* Exercise objective *
In your copy, leave out all pictures and reproduce every entry exactly.

* Collected data *
_ _ _ _
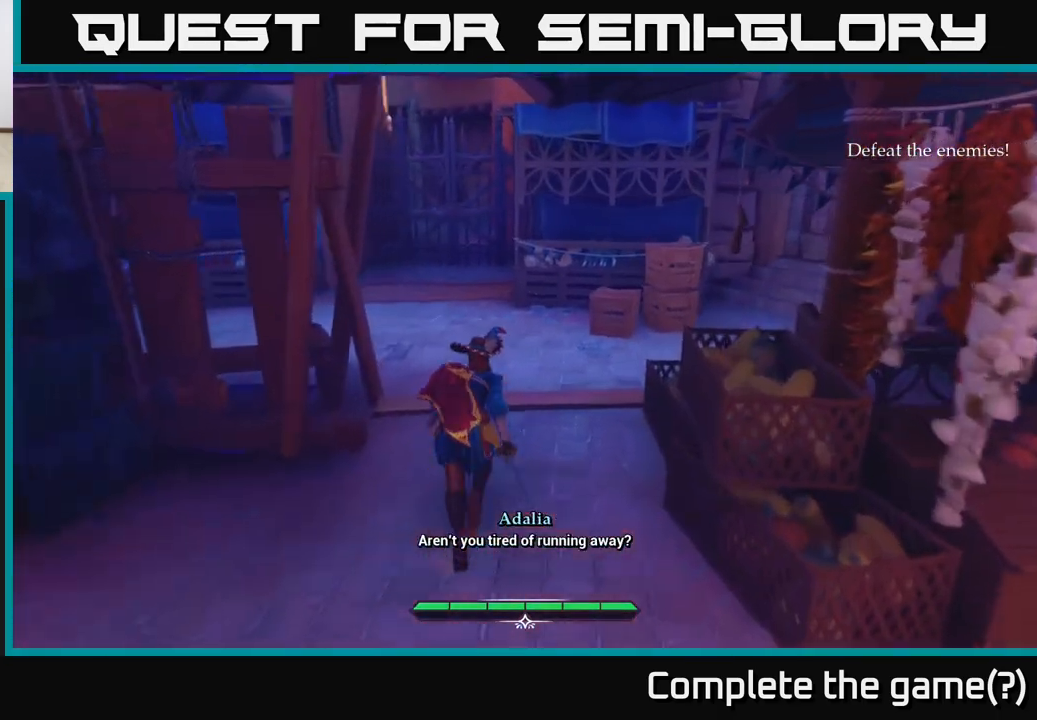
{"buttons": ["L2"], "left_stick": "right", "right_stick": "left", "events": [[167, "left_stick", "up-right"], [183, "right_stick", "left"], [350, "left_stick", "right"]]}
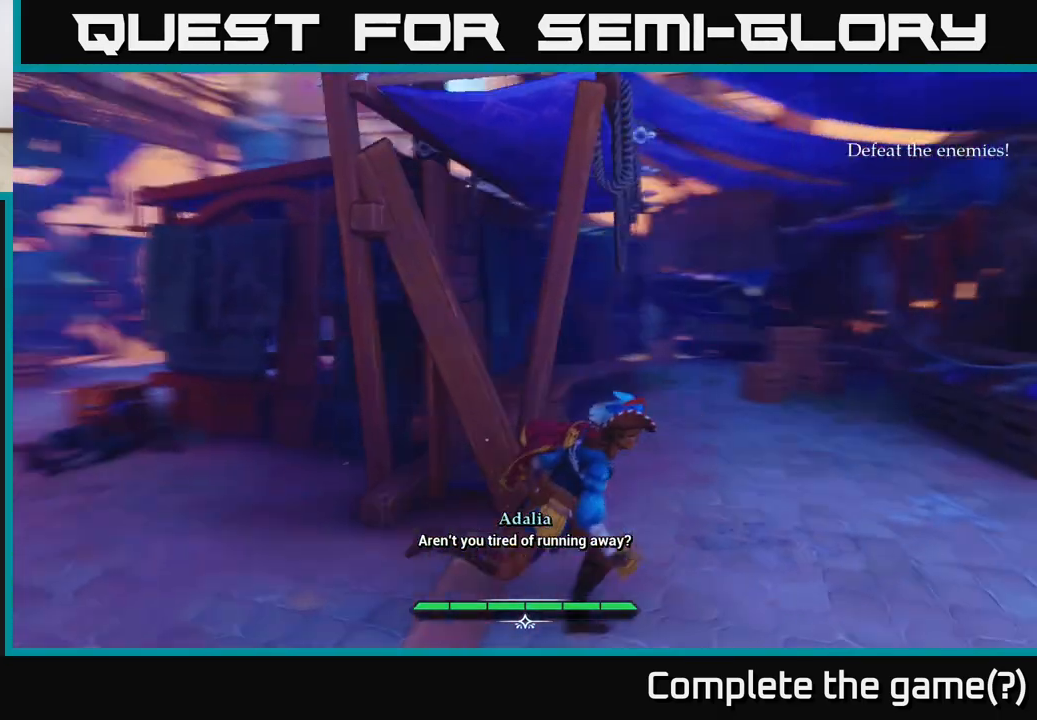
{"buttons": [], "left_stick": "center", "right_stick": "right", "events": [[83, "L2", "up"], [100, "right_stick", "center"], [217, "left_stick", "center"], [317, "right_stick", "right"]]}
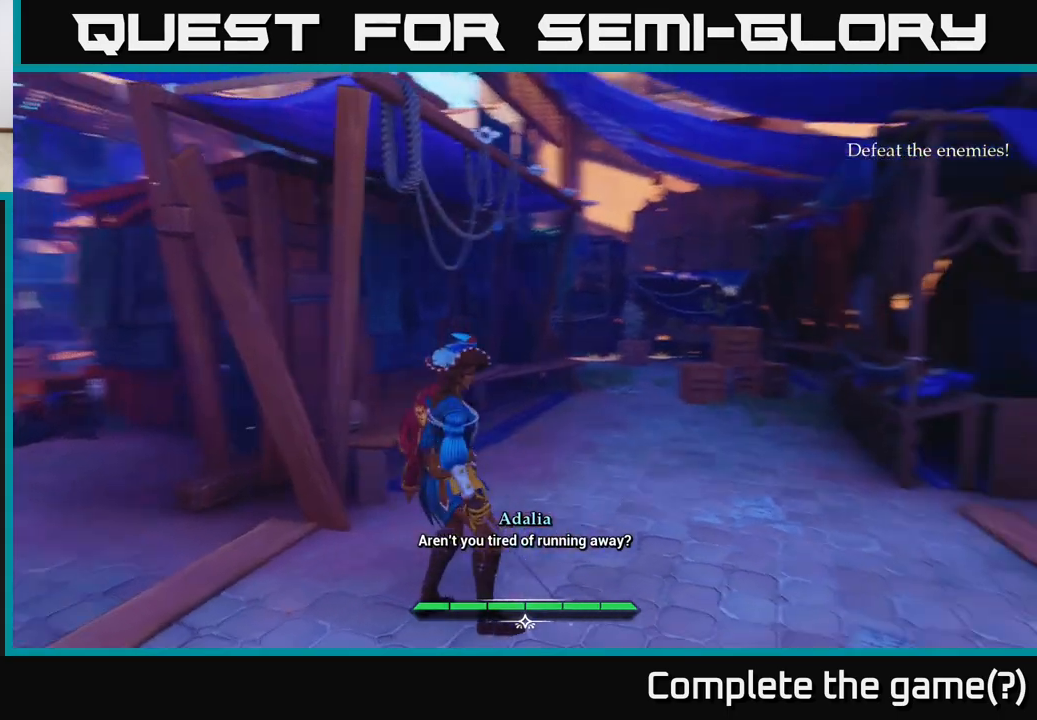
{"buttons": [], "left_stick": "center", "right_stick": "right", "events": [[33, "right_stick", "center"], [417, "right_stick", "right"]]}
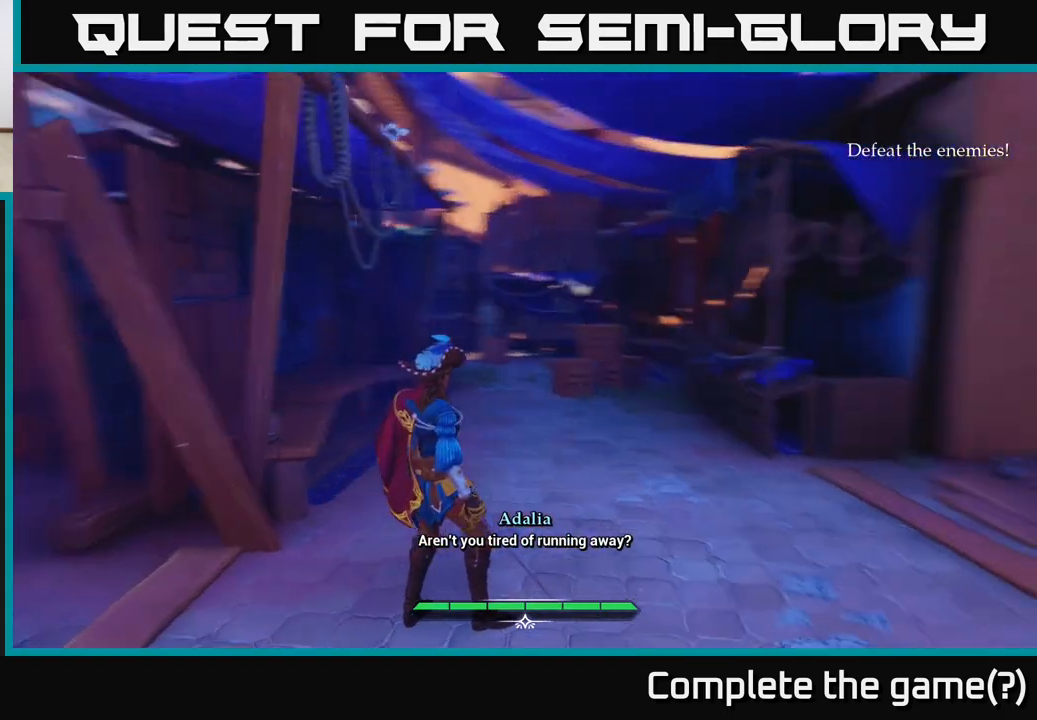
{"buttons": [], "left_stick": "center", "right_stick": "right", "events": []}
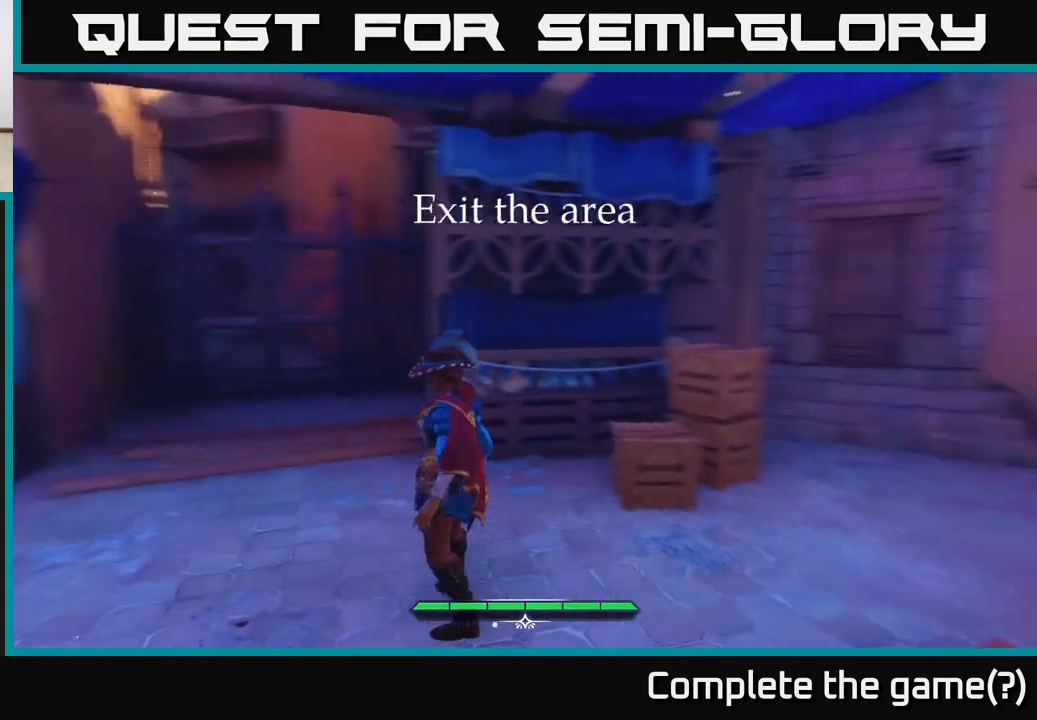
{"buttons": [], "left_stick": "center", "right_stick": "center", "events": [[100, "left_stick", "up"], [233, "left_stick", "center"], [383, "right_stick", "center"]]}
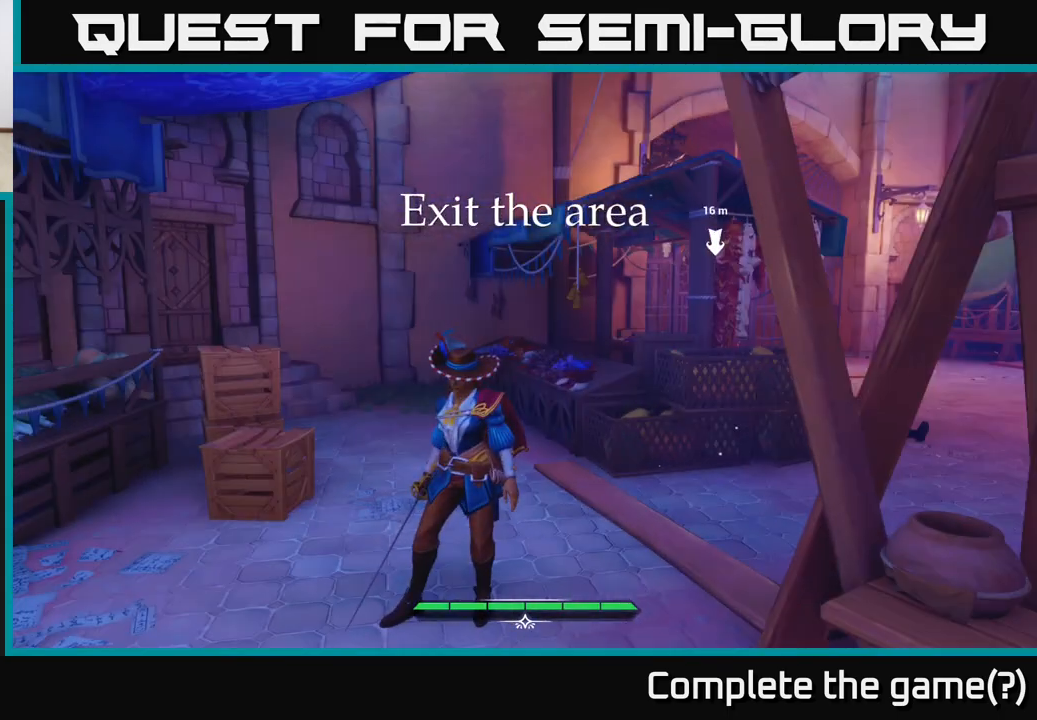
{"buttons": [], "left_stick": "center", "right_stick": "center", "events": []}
_ _ _ _
* Solution to the exercise *
{"buttons": ["L2"], "left_stick": "right", "right_stick": "left", "events": [[167, "left_stick", "up-right"], [183, "right_stick", "left"], [350, "left_stick", "right"]]}
{"buttons": [], "left_stick": "center", "right_stick": "right", "events": [[83, "L2", "up"], [100, "right_stick", "center"], [217, "left_stick", "center"], [317, "right_stick", "right"]]}
{"buttons": [], "left_stick": "center", "right_stick": "right", "events": [[33, "right_stick", "center"], [417, "right_stick", "right"]]}
{"buttons": [], "left_stick": "center", "right_stick": "right", "events": []}
{"buttons": [], "left_stick": "center", "right_stick": "center", "events": [[100, "left_stick", "up"], [233, "left_stick", "center"], [383, "right_stick", "center"]]}
{"buttons": [], "left_stick": "center", "right_stick": "center", "events": []}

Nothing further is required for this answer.